Corbyn opened his speech by joking about some of the more absurd stories about him during the leadership contest. His favourite appeared to be a report that he cycles round London on a Chairman Mao bike. He later said Tom Watson, Labour’s deputy leader, would find ways of ensuring that the party can communicate its message through social media rather than more traditional media.
He said: [Tom’s] leading the charge and leading the change of the much greater use of digital media as a key resource. That is the way of communication, it is not just through broadsheet newspapers or tabloids, it’s social media that really is the point of communication of the future. We have got to get that.”
Len McCluskey, the Unite general secretary, whose union supported Corbyn in the leadership contest, said: “Today Jeremy treated us to a different kind of politics, and I believe people will like what they see.
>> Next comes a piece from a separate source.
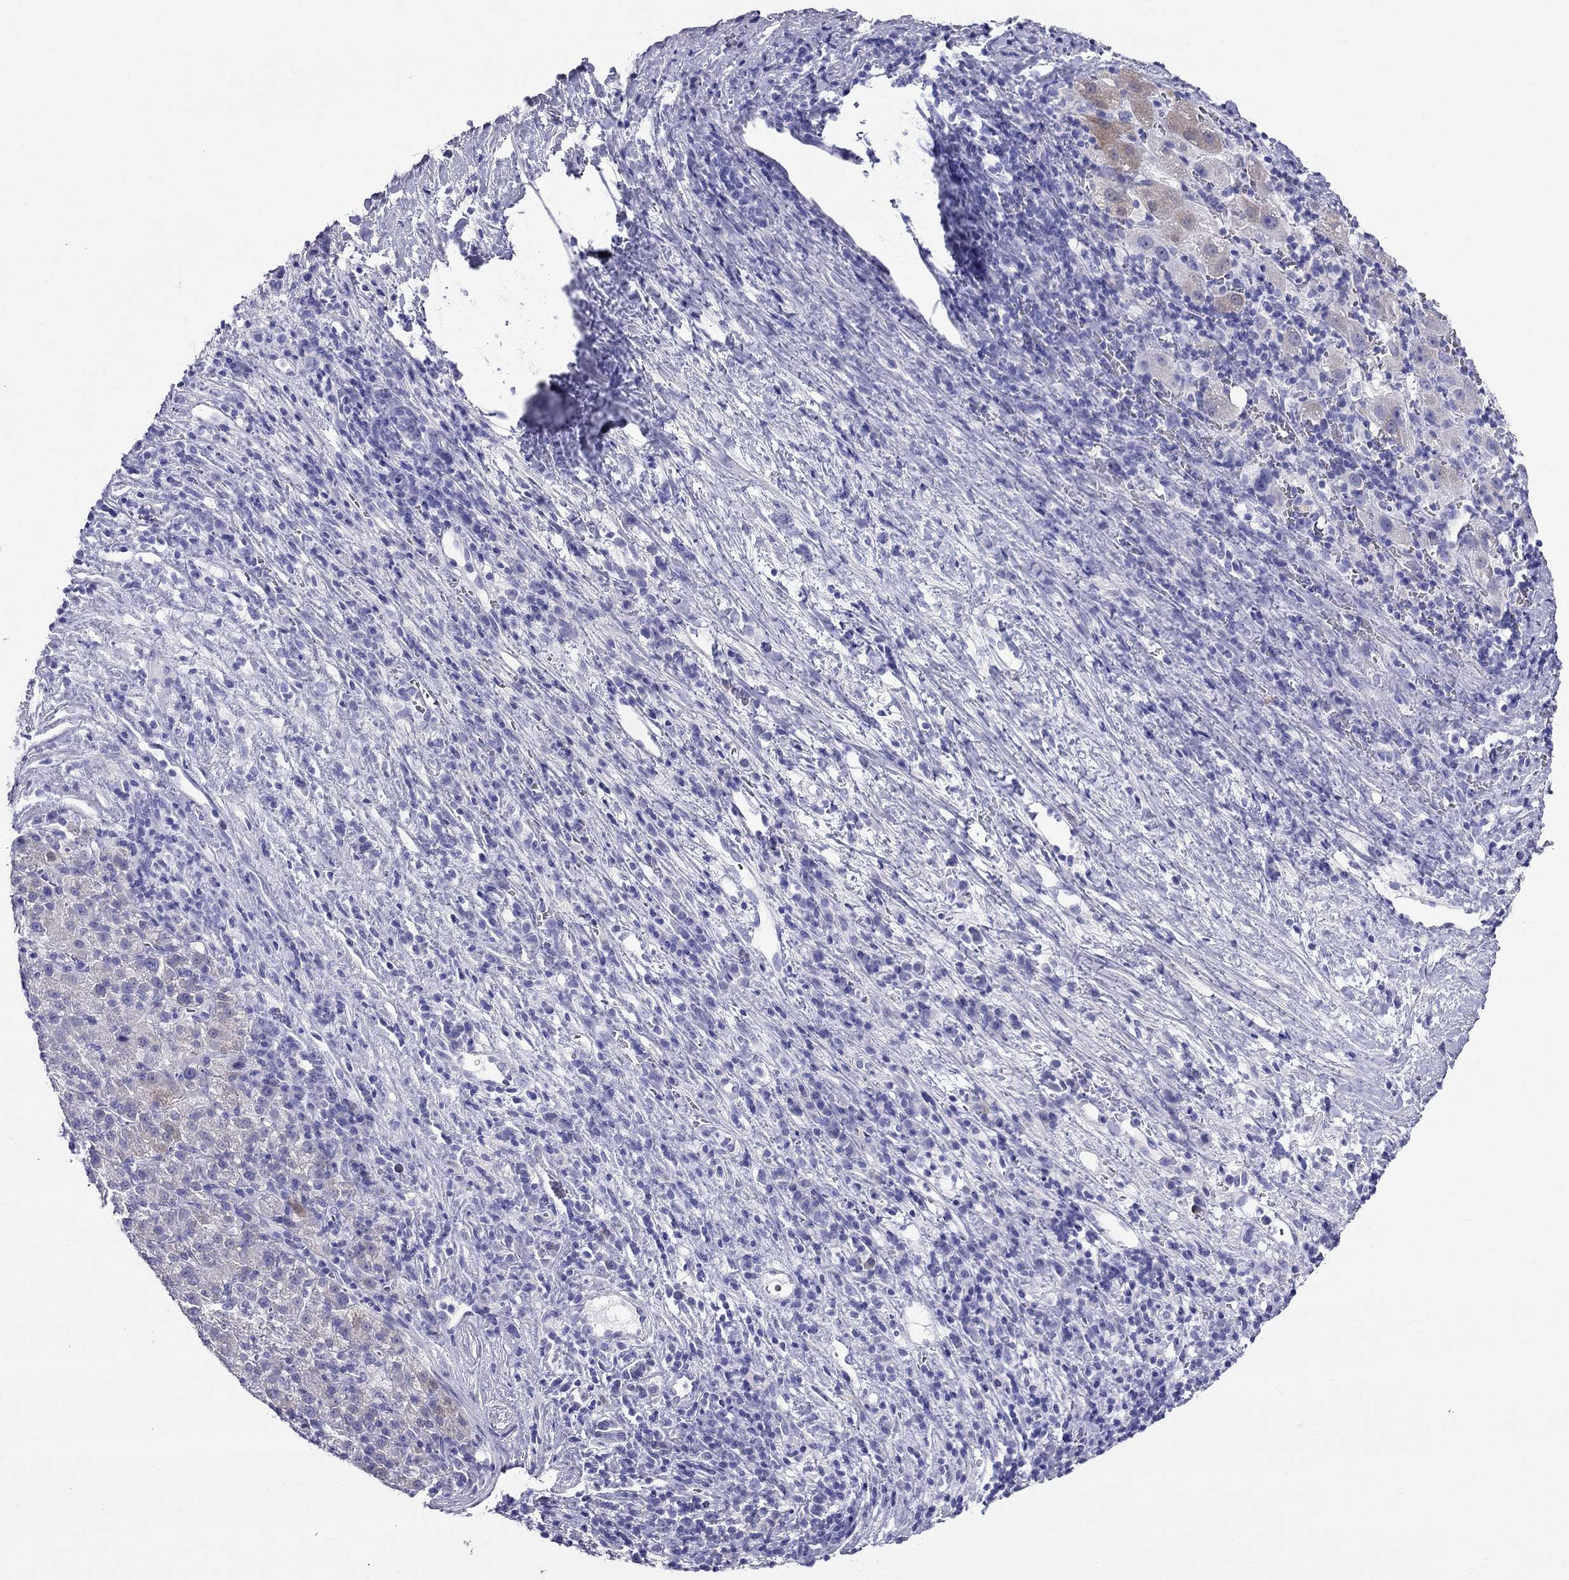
{"staining": {"intensity": "negative", "quantity": "none", "location": "none"}, "tissue": "liver cancer", "cell_type": "Tumor cells", "image_type": "cancer", "snomed": [{"axis": "morphology", "description": "Carcinoma, Hepatocellular, NOS"}, {"axis": "topography", "description": "Liver"}], "caption": "Liver cancer was stained to show a protein in brown. There is no significant positivity in tumor cells. (DAB immunohistochemistry visualized using brightfield microscopy, high magnification).", "gene": "DNAAF6", "patient": {"sex": "female", "age": 60}}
Principle, honesty, fairness and dignity – our lifelong Labour values – are taking their rightful place in the public realm. He was inspirational: in setting out a new vision for our country, he gave our tired politics a long-overdue shot in the arm.”
Michael Gove, the justice secretary, said: “Labour have confirmed that it is a threat to our national security, our economic security and to the security of every family in Britain. The Labour leader’s policies to borrow more, print money and put up taxes on people’s jobs and incomes would wreck our economy.
“That would weaken our nation’s defences, damage our NHS and hurt our country’s working people – with the poorest hit the most. Only by continuing to build a stronger economy can we deliver strong defences for our country and stability, security and opportunity for working people.”